I've proven that, given a first-order $\phi$ in the language $\in$ and $v\in M^{<\omega}$, there is a first-order formula $\psi(M,v)$ that is equivalent to $\langle M,\in\rangle\models\phi(v)$. Specifically, this formula is simply $\phi(v)$ with all quantification over $M$. Although the paper is still being written, you may see the proof in the paper which I am writing here.
This brings up an interesting conjecture, which is the following:
Given a first-order sentence $\phi$ in the language $\{\in,c\}$ where $c$ is a constant symbol and some class $M$, $\langle M,\in,S\rangle\models\phi$ is equivalent to $M\models\psi(S)$ for some first-order $\psi$.
What is the proof of this conjecture? It seems intuitively true if one lets $\psi$ to be $\phi$ with $c$ replaced by the parameter of $\psi$.

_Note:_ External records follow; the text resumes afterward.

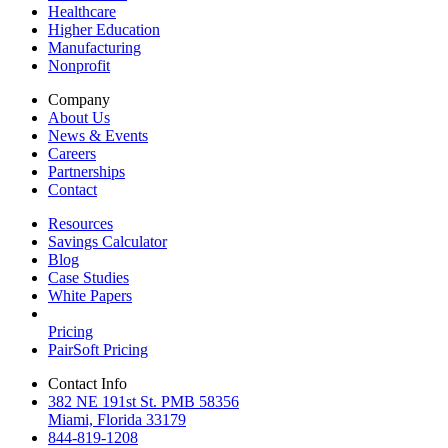
Healthcare
Higher Education
Manufacturing
Nonprofit
Company
About Us
News & Events
Careers
Partnerships
Contact
Resources
Savings Calculator
Blog
Case Studies
White Papers
Pricing
PairSoft Pricing
Contact Info
382 NE 191st St. PMB 58356
Miami, Florida 33179
844-819-1208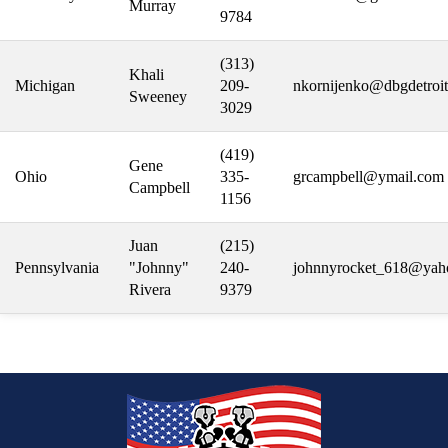
Murray
9784
(313)
Khali
Michigan
209-
nkornijenko@dbgdetroit
Sweeney
3029
(419)
Gene
Ohio
335-
grcampbell@ymail.com
Campbell
1156
Juan
(215)
Pennsylvania
"Johnny"
240-
johnnyrocket_618@yah
Rivera
9379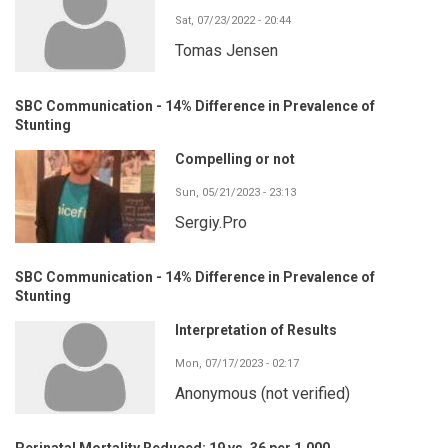
Sat, 07/23/2022 - 20:44
Tomas Jensen
SBC Communication - 14% Difference in Prevalence of
Stunting
Compelling or not
Sun, 05/21/2023 - 23:13
Sergiy.Pro
SBC Communication - 14% Difference in Prevalence of
Stunting
Interpretation of Results
Mon, 07/17/2023 - 02:17
Anonymous (not verified)
Perinatal Mortality Reduced: 19 vs. 36 per 1,000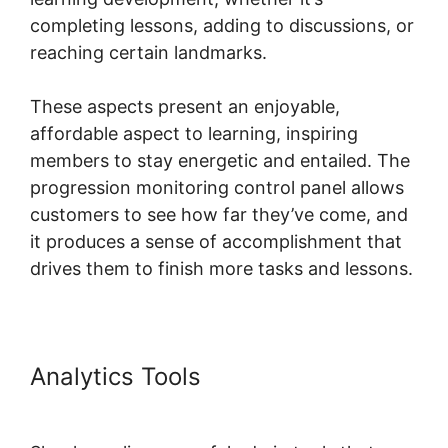
completing lessons, adding to discussions, or
reaching certain landmarks.
These aspects present an enjoyable,
affordable aspect to learning, inspiring
members to stay energetic and entailed. The
progression monitoring control panel allows
customers to see how far they’ve come, and
it produces a sense of accomplishment that
drives them to finish more tasks and lessons.
Analytics Tools
Skool Mailigen
Integration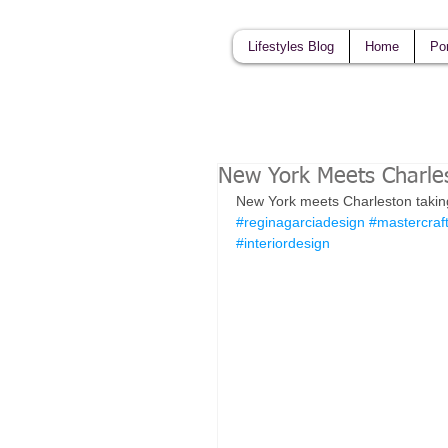
Lifestyles Blog
Home
Por
New York Meets Charle
New York meets Charleston taking s
#reginagarciadesign
#mastercraf
#interiordesign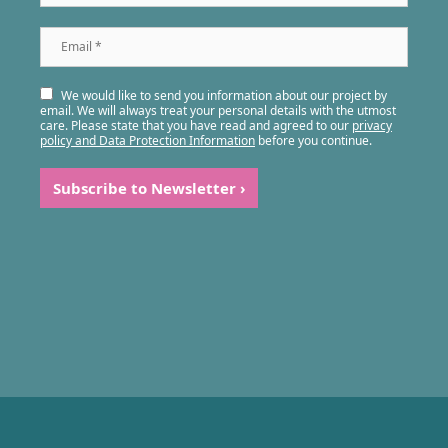
Email
*
We would like to send you information about our project by
email. We will always treat your personal details with the utmost
care. Please state that you have read and agreed to our
privacy
policy and Data Protection Information
before you continue.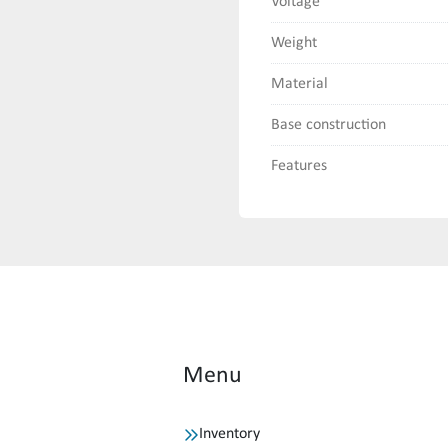
Voltage
Weight
Material
Base construction
Features
Menu
Inventory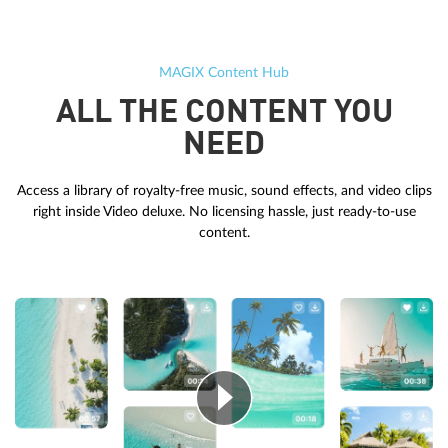
MAGIX Content Hub
ALL THE CONTENT YOU
NEED
Access a library of royalty-free music, sound effects, and video clips
right inside Video deluxe. No licensing hassle, just ready-to-use
content.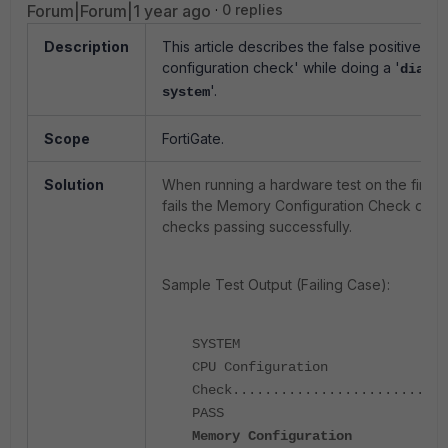
Forum|Forum|1 year ago
0 replies
Description
This article describes the false positive c
configuration check' while doing a '
diag h
'.
system
Scope
FortiGate.
Solution
When running a hardware test on the firewa
fails the Memory Configuration Check desp
checks passing successfully.
Sample Test Output (Failing Case):
SYSTEM
CPU Configuration
Check...........................
PASS
Memory Configuration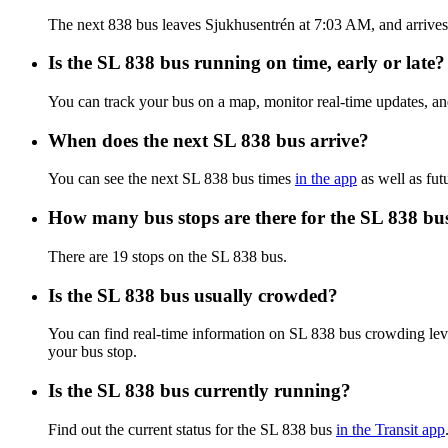
The next 838 bus leaves Sjukhusentrén at 7:03 AM, and arrives a
Is the SL 838 bus running on time, early or late?
You can track your bus on a map, monitor real-time updates, a
When does the next SL 838 bus arrive?
You can see the next SL 838 bus times
in the app
as well as fut
How many bus stops are there for the SL 838 bu
There are 19 stops on the SL 838 bus.
Is the SL 838 bus usually crowded?
You can find real-time information on SL 838 bus crowding le
your bus stop.
Is the SL 838 bus currently running?
Find out the current status for the SL 838 bus
in the Transit app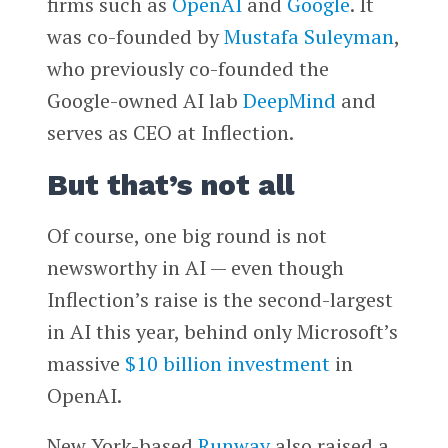
firms such as
OpenAI
and
Google
. It
was co-founded by
Mustafa Suleyman
,
who previously co-founded the
Google-owned AI lab
DeepMind
and
serves as CEO at Inflection.
But that’s not all
Of course, one big round is not
newsworthy in AI — even though
Inflection’s raise is the second-largest
in AI this year, behind only Microsoft’s
massive
$10 billion investment
in
OpenAI.
New York-based
Runway
also raised a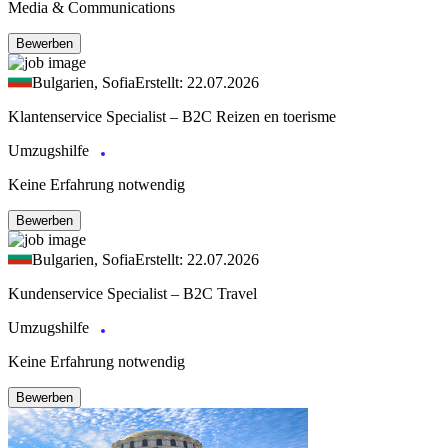
Media & Communications
Bewerben
Bulgarien, Sofia
Erstellt: 22.07.2026
Klantenservice Specialist – B2C Reizen en toerisme
Umzugshilfe
Keine Erfahrung notwendig
Bewerben
Bulgarien, Sofia
Erstellt: 22.07.2026
Kundenservice Specialist – B2C Travel
Umzugshilfe
Keine Erfahrung notwendig
Bewerben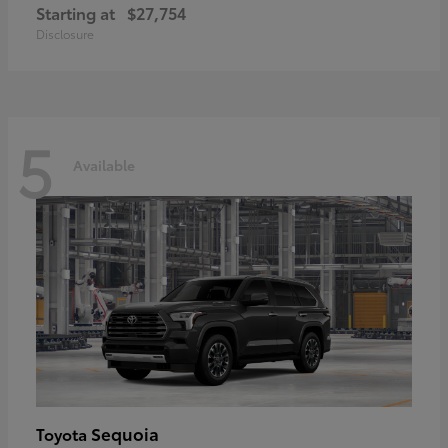
Starting at
$27,754
Disclosure
5
Available
Sequoia
Toyota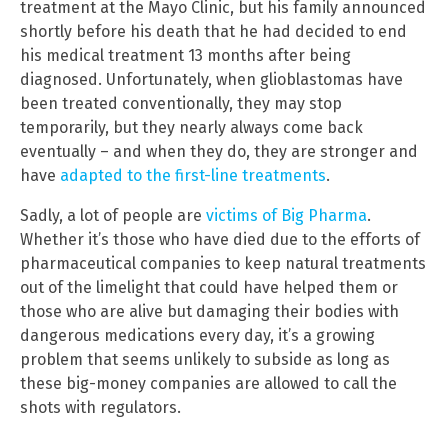
treatment at the Mayo Clinic, but his family announced
shortly before his death that he had decided to end
his medical treatment 13 months after being
diagnosed. Unfortunately, when glioblastomas have
been treated conventionally, they may stop
temporarily, but they nearly always come back
eventually – and when they do, they are stronger and
have
adapted to the first-line treatments
.
Sadly, a lot of people are
victims of Big Pharma
.
Whether it’s those who have died due to the efforts of
pharmaceutical companies to keep natural treatments
out of the limelight that could have helped them or
those who are alive but damaging their bodies with
dangerous medications every day, it’s a growing
problem that seems unlikely to subside as long as
these big-money companies are allowed to call the
shots with regulators.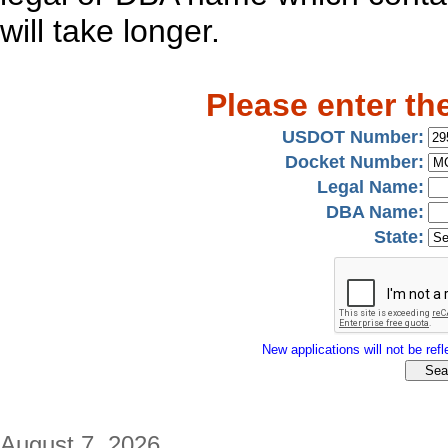
will take longer.
Please enter th
USDOT Number:
Docket Number:
Legal Name:
DBA Name:
State:
New applications will not be refle
August 7, 2026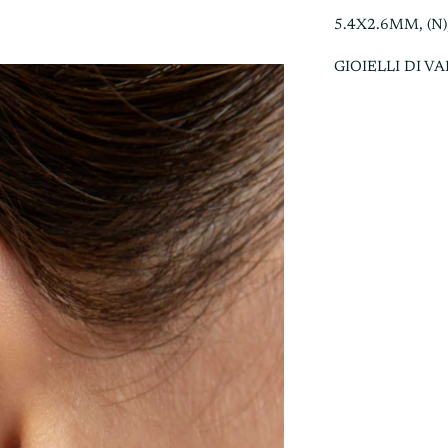
5.4X2.6MM, (N)
GIOIELLI DI V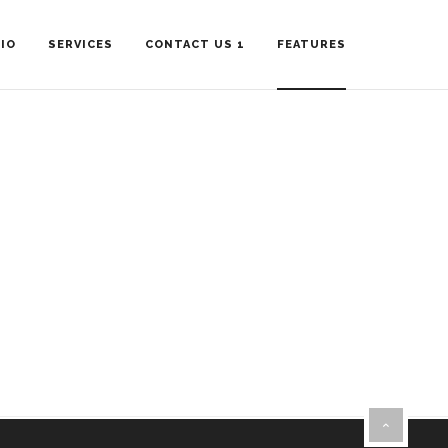
IO
SERVICES
CONTACT US 1
FEATURES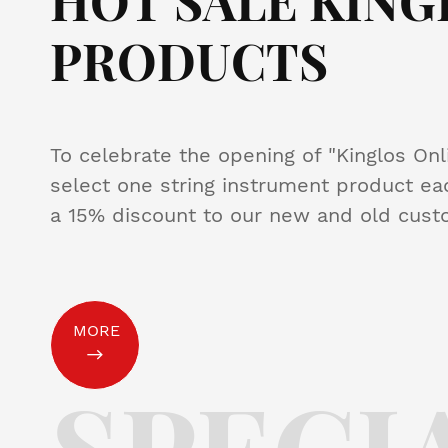
HOT SALE KING
PRODUCTS
To celebrate the opening of "Kinglos Onl
select one string instrument product eac
a 15% discount to our new and old cust
MORE
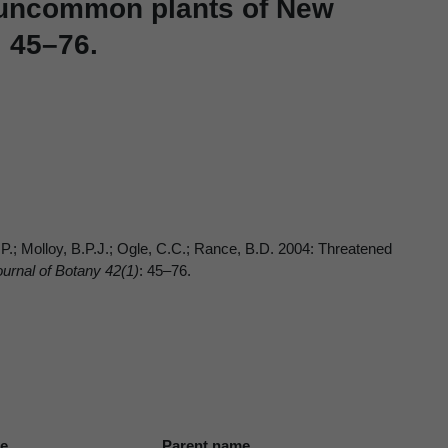
d uncommon plants of New
: 45–76.
.P.; Molloy, B.P.J.; Ogle, C.C.; Rance, B.D. 2004: Threatened
rnal of Botany 42(1)
: 45–76.
me
Parent name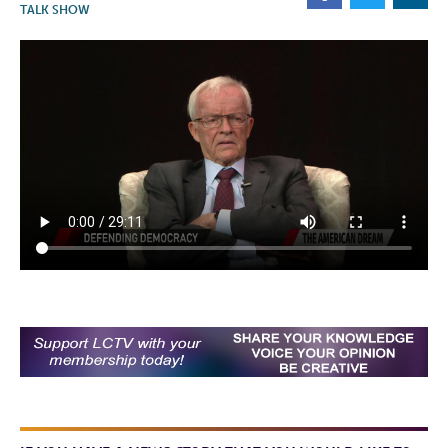
TALK SHOW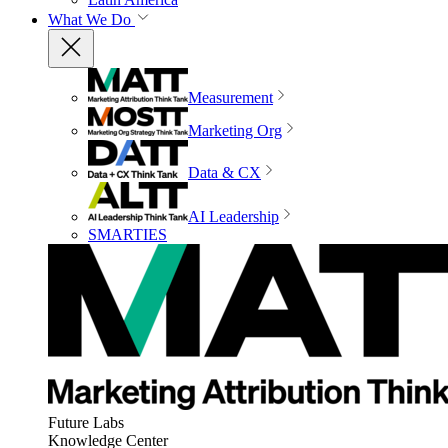
What We Do
Measurement
Marketing Org
Data & CX
AI Leadership
SMARTIES
Future Labs
Knowledge Center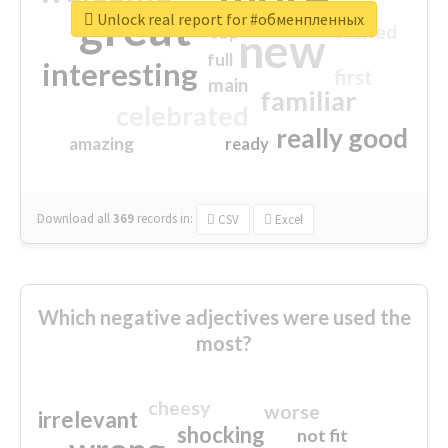
great
Unlock real report for #обменпленных
excited
top
new
full
interesting
first
main
familiar
celebrated
really good
amazing
ready
Download all
369
records
in:
CSV
Excel
Which negative adjectives were used the
most?
cheesy
worse
irrelevant
shocking
not fit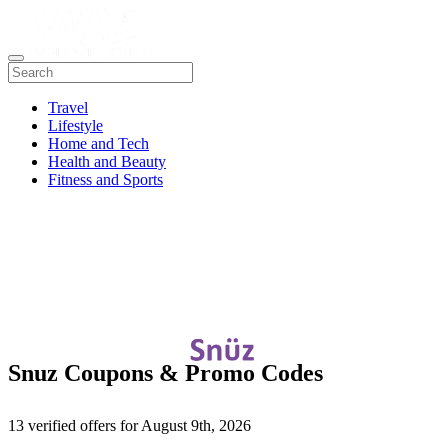
Travel
Lifestyle
Home and Tech
Health and Beauty
Fitness and Sports
Snuz Coupons & Promo Codes
13 verified offers for August 9th, 2026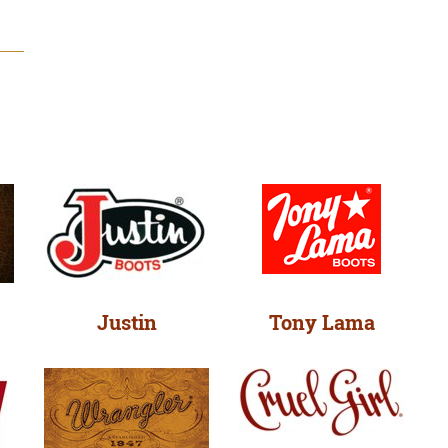
Justin
Tony Lama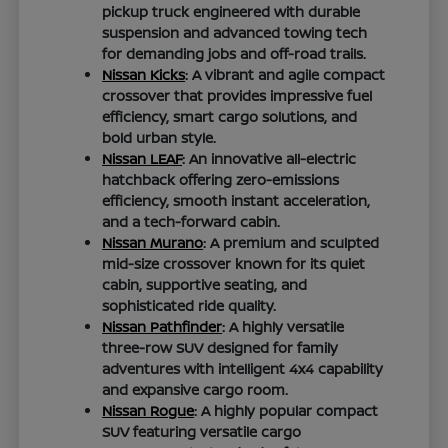
pickup truck engineered with durable
suspension and advanced towing tech
for demanding jobs and off-road trails.
Nissan Kicks
: A vibrant and agile compact
crossover that provides impressive fuel
efficiency, smart cargo solutions, and
bold urban style.
Nissan LEAF
: An innovative all-electric
hatchback offering zero-emissions
efficiency, smooth instant acceleration,
and a tech-forward cabin.
Nissan Murano
: A premium and sculpted
mid-size crossover known for its quiet
cabin, supportive seating, and
sophisticated ride quality.
Nissan Pathfinder
: A highly versatile
three-row SUV designed for family
adventures with intelligent 4x4 capability
and expansive cargo room.
Nissan Rogue
: A highly popular compact
SUV featuring versatile cargo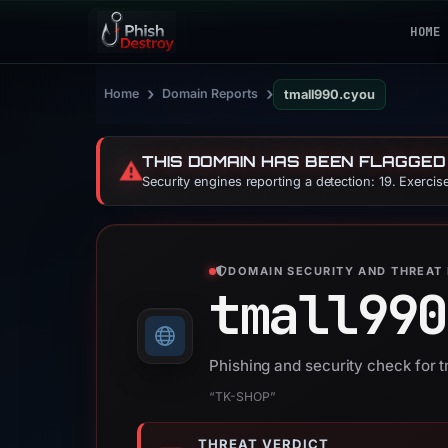
HOME
›
›
Home
Domain Reports
tmall990.cyou
THIS DOMAIN HAS BEEN FLAGGED
⚠️
Security engines reporting a detection: 19. Exerci
DOMAIN SECURITY AND THREAT 
tmall990
Phishing and security check for 
“TK-SHOP”
THREAT VERDICT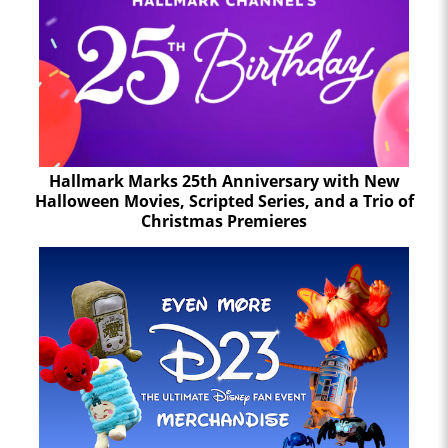
Hallmark Marks 25th Anniversary with New
Halloween Movies, Scripted Series, and a Trio of
Christmas Premieres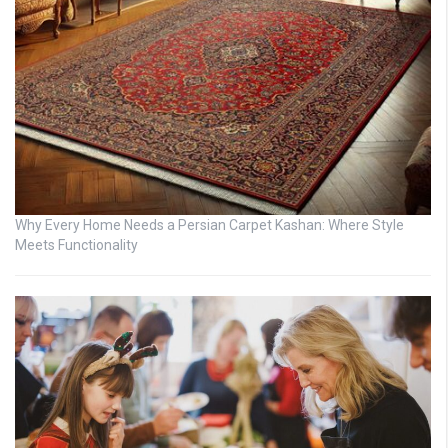
Why Every Home Needs a Persian Carpet Kashan: Where Style
Meets Functionality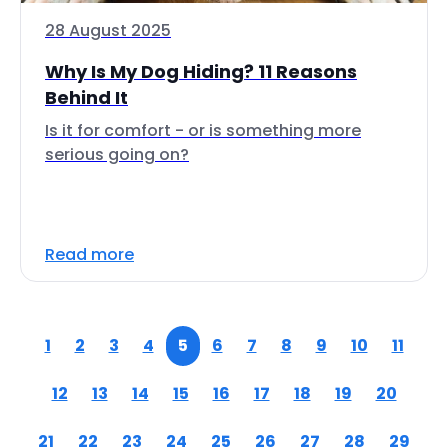
28 August 2025
Why Is My Dog Hiding? 11 Reasons
Behind It
Is it for comfort - or is something more
serious going on?
Read more
1
2
3
4
5
6
7
8
9
10
11
12
13
14
15
16
17
18
19
20
21
22
23
24
25
26
27
28
29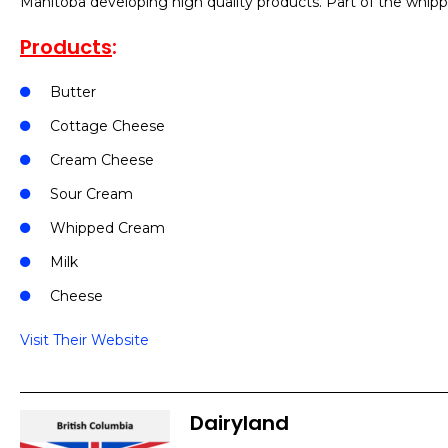
Manitoba developing high quality products. Part of the whip
Products
:
Butter
Cottage Cheese
Cream Cheese
Sour Cream
Whipped Cream
Milk
Cheese
Visit Their Website
Dairyland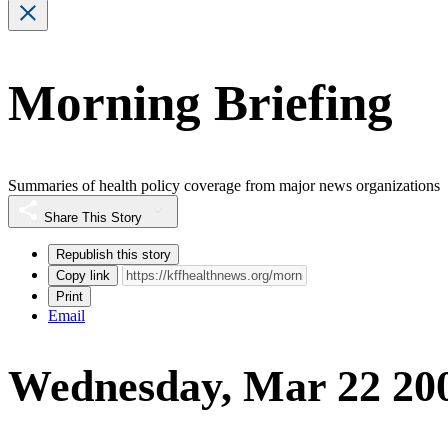
Morning Briefing
Summaries of health policy coverage from major news organizations
Share This Story
Republish this story
Copy link
Print
Email
Wednesday, Mar 22 20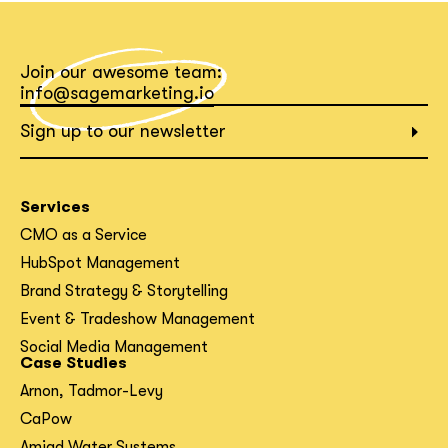
Join our awesome team:
info@sagemarketing.io
Sign up to our newsletter
Services
CMO as a Service
HubSpot Management
Brand Strategy & Storytelling
Event & Tradeshow Management
Social Media Management
Case Studies
Arnon, Tadmor-Levy
CaPow
Amiad Water Systems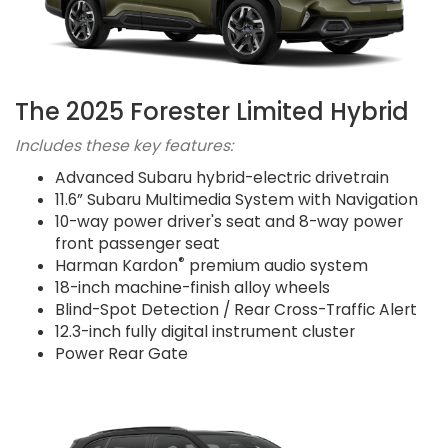
The 2025 Forester Limited Hybrid
Includes these key features:
Advanced Subaru hybrid-electric drivetrain
11.6” Subaru Multimedia System with Navigation
10-way power driver's seat and 8-way power
front passenger seat
®
Harman Kardon
premium audio system
18-inch machine-finish alloy wheels
Blind-Spot Detection / Rear Cross-Traffic Alert
12.3-inch fully digital instrument cluster
Power Rear Gate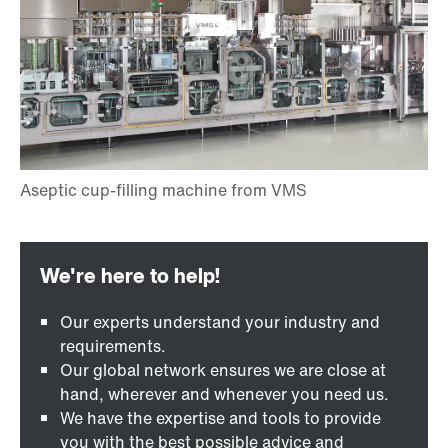
Our experts understand your industry and
requirements.
Our global network ensures we are close at
hand, wherever and whenever you need us.
We have the expertise and tools to provide
you with the best possible advice and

Yes, just let $\psi$ be $\phi$ with every instance of the symbol $c$ replaced by some variable which does not occur in $\phi$. You can prove this by induction on formulas. More precisely, suppose $\phi(x_1,\dots,x_n)$ is a formula with free variables $x_1,\dots,x_n$, and let $\psi(x_1,\dots,x_n,y)$ be the formula obtained by replacing all instances of $c$ with a new variable $y$. Then by induction on $\phi$, you prove that for any $v_1,\dots,v_n\in M$, $\langle M,\in,S\rangle\vDash \phi(v_1,\dots,v_n)$ is equivalent to $\langle M,\in\rangle \vDash \psi(v_1,\dots,v_n,S)$.